State-owned Oil and Natural Gas Corporation (ONGC) has sought exemption from the applicability of some of the corporate governance norms, especially those pertaining to the board’s composition and evaluation, people in the know said.
ONGC is learnt to have told the Securities and Exchange Board of India (Sebi) that since the government holds the power to make board appointments in the company, performance evaluation provisions do not apply to it, and hence it should be exempted from the Listing Obligations and Disclosure Requirements (LODR).
The move follows the imposition of penalties and penal action by the stock exchanges on several public sector undertakings (PSUs) for lapses in meeting various listing regulations.
Extended periods of non-compliance can also lead to trading suspension.
ONGC had sought a similar waiver from the Ministry of Corporate Affairs from the Article of Association provisions. Sources said the ministry exempted the firm with respect to the evaluation and board performance norms under the Companies Act.
Non-compliance of LODR norms is common among PSUs. Several of them have failed to appoint women directors or have the requisite number of independent directors on their boards.
While the stock exchanges and Sebi can take strict action against listed firms in the private space, regulating PSUs in such matters becomes a contentious issue as their promoter is the government of India. “It is difficult to implement the new governance norms for state-owned entities since there is a wide gap in administrative procedures between the public and private sector companies,” said a company secretary.
Sebi’s standard operating procedures say any company violating the corporate governance rules for more than two successive quarters and not paying the fine should be shifted to the trade-to-trade category. ONGC earlier faced the heat for having less than 50 per cent of the board of directors as non-executive directors, not reviewing performance of independent directors, and so on. The NSE had then levied a penalty of Rs 1,30,000 on the gas explorer.

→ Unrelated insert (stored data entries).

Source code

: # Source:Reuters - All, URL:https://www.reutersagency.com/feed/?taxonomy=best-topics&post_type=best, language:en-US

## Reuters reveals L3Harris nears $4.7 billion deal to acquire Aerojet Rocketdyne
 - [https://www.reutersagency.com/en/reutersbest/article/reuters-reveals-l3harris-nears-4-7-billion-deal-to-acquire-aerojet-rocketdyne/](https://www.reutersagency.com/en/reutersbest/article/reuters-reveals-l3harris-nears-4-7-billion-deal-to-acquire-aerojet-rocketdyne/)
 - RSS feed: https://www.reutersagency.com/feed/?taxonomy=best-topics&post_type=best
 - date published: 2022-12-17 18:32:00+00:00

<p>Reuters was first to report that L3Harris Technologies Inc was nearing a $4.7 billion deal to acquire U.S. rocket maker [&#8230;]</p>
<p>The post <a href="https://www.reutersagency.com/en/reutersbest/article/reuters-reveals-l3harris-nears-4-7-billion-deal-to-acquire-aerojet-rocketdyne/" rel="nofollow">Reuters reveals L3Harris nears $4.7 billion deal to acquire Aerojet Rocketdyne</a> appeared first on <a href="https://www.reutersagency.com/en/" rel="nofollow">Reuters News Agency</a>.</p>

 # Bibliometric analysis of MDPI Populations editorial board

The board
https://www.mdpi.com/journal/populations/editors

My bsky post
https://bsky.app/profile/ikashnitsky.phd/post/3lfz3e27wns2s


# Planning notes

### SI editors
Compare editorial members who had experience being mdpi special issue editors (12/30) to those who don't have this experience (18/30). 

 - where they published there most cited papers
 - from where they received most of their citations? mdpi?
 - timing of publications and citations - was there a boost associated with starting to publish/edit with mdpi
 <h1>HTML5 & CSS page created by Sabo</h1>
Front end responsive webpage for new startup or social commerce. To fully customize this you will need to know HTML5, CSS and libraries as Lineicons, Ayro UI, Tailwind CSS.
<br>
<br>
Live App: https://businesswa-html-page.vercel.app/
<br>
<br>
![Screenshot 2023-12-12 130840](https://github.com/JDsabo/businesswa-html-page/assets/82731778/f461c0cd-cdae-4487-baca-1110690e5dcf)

“I have always said PSUs should be exempted. These are not board-run but ministry-run companies. All directors are appointed by the government. Independent directors are not independent as they too are appointed/nominated by the promoter, in this case the government. Many PSUs continue to be non-compliant on, say, the number of independent directors or woman directors, but for no fault of theirs. The market also recognises this reality. An argument in their favour is that they are subjected to additional oversight by the Comptroller and Auditor General and Parliament,” said Prithvi Haldea, founder, Prime Database.